Interestingly, North Korea did not talk about anything pertaining to denuclearization in this year’s Joint New Year’s Editorial, whereas in 2009, 10 and 11 they did speak of realizing the denuclearization of the Korean Peninsula. Indeed, all that they did this year was mention was the withdrawal of the U.S. military from South Korea.
Choi Jin Wook, a research fellow at the Korea Institute for National Unification discussed this particular aspect with Daily NK yesterday, commenting, “North Korea not mentioning denuclearization in the New Year’s editorial basically means that they do not care; however, due to the unstable atmosphere caused by Kim Jong Il’s death, North Korea will continue dialogue with the U.S. in order to get food with which to appease the people.”
“Kim Jong Eun will not aggressively try to improve relations with the U.S. or try to resume the Six-Party Talks, but rather will stay with the current momentum,” he added.
However, elements in the U.S. media interpreted the non-mentioning of denuclearization as positive. The Washington Post asserted that no criticism of the U.S. meant a higher possibility of U.S.-DPRK talks. Also, CNN interpreted North Korea’s non-mentioning of nuclear weapons programs as indicative of U.S. pressure for denuclearization in exchange for food aid.
Chosun Sinbo, the pro-DPRK publication put out by Chongryon, the organization for North Korean residents in Japan, released a similar analysis, saying that calls for U.S. withdrawal from South Korea were “setting the direction of denuclearization negotiations to be launched by Chosun and the U.S.”

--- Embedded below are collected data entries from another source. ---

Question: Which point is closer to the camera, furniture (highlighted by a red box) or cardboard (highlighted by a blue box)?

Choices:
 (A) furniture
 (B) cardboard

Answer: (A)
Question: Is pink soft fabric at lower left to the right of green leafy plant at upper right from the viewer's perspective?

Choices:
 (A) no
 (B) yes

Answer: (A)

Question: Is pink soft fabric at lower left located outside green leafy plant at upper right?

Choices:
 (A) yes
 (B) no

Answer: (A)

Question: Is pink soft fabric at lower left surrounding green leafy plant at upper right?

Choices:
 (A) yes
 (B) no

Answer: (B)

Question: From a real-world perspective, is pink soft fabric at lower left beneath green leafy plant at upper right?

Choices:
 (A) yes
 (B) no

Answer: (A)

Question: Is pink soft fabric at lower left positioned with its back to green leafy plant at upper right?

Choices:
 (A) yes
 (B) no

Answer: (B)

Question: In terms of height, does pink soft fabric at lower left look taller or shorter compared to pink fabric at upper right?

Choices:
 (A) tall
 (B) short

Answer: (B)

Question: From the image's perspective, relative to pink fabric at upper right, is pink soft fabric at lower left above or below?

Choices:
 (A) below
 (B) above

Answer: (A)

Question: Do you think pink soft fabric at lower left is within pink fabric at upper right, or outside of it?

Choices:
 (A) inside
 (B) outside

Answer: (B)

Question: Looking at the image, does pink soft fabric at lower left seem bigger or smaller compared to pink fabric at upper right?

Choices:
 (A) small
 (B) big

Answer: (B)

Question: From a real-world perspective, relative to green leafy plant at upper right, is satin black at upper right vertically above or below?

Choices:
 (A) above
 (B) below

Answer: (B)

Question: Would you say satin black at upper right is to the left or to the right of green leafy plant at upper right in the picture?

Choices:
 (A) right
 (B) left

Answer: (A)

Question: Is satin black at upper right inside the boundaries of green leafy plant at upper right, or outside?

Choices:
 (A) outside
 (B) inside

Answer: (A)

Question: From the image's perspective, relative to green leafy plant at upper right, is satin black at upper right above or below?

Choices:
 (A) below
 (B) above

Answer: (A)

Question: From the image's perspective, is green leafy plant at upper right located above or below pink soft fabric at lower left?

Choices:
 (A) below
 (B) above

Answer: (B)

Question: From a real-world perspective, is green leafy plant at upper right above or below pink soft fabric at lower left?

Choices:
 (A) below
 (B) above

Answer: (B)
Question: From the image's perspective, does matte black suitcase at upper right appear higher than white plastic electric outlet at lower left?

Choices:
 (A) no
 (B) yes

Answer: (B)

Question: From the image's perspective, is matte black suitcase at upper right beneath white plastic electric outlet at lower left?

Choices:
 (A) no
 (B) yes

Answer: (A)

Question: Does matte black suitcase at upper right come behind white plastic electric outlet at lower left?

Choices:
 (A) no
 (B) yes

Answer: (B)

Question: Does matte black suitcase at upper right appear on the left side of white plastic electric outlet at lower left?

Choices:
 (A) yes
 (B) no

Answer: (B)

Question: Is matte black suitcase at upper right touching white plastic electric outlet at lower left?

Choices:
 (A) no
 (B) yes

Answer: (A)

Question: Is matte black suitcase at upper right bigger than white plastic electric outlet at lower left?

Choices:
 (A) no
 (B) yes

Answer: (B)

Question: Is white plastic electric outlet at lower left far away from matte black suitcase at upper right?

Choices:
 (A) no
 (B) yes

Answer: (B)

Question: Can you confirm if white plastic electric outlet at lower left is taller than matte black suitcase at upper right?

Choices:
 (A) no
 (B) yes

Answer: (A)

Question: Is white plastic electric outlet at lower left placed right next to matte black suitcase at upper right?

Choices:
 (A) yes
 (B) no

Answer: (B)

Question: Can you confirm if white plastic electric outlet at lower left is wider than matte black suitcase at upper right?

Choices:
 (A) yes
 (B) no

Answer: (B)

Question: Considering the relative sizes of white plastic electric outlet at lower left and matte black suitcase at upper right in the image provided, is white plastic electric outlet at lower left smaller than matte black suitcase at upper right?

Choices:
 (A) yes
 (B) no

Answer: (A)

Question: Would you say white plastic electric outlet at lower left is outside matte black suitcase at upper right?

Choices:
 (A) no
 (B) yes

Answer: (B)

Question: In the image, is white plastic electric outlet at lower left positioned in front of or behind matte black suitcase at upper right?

Based on past history, we can assume that North Korea will not have wanted to miss the chance to establish the withdrawal of U.S. forces in South Korea as a card to be played during the next round of denuclearization talks.
However, on a practical basis, some observers say that it is simply not likely that U.S.-DPRK talks will happen any time soon. As much as it needs food support, they point out that North Korea needs to stabilize Kim Jong Eun’s system more, and so for the time being they will go into passive retreat.
Moon Soon Bo, a research fellow with the Sejong Institute, went further, saying, “North Korea’s non-mentioning of denuclearization in the New Year’s address represents an unwillingness to denuclearize and the intent to become a nuclear state. Kim Jong Eun feels the instability in his system, and we have no idea whether he will come to denuclearization talks.”
In addition, he went on, “China is in fear of North Korean instability so is expected to send large-scale support. If this occurs, North Korea would not need foreign assistance and this would lead to a lower chance of denuclearization talks in the near future.”